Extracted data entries
-*-

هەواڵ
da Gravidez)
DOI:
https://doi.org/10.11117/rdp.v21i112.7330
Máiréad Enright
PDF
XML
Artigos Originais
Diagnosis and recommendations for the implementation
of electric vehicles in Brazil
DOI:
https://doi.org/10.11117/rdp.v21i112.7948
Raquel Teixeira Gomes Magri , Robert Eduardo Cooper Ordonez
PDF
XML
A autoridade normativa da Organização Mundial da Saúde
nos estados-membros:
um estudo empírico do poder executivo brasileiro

-*-

What you need to do
Output these lines exactly as they appear, from the first one to the last.

Solution to the exercise
هەواڵ
da Gravidez)
DOI:
https://doi.org/10.11117/rdp.v21i112.7330
Máiréad Enright
PDF
XML
Artigos Originais
Diagnosis and recommendations for the implementation
of electric vehicles in Brazil
DOI:
https://doi.org/10.11117/rdp.v21i112.7948
Raquel Teixeira Gomes Magri , Robert Eduardo Cooper Ordonez
PDF
XML
A autoridade normativa da Organização Mundial da Saúde
nos estados-membros:
um estudo empírico do poder executivo brasileiro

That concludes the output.